• PROBLEM STATEMENT: One number is all that is asked for: the number of lines below that hold the string "available".

(Stored records)
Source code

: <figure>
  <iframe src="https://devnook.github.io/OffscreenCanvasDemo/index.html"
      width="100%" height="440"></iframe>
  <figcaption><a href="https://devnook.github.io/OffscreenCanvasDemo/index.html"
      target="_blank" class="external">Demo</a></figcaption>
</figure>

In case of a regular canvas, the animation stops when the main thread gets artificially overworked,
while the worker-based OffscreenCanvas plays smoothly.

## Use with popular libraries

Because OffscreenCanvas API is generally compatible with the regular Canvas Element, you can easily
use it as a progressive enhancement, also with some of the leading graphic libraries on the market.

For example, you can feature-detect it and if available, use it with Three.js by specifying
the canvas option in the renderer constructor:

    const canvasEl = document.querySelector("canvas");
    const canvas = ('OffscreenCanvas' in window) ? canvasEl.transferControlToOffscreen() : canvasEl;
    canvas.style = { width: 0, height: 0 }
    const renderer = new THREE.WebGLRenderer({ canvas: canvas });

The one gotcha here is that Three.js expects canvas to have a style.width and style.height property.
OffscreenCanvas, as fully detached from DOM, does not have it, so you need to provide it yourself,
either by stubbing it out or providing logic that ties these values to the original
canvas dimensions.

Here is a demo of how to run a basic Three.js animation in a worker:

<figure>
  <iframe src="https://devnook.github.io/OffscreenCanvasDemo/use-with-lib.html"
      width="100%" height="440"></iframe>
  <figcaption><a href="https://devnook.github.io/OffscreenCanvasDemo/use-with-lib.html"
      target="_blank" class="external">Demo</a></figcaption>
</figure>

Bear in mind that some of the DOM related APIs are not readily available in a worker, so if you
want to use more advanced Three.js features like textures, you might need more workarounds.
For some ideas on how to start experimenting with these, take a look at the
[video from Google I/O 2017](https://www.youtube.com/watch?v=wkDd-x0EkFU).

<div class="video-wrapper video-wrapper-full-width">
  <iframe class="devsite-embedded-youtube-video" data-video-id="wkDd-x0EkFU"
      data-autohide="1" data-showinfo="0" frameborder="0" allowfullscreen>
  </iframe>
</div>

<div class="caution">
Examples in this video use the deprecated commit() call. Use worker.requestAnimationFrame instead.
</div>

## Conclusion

• ANSWER SPACE: 2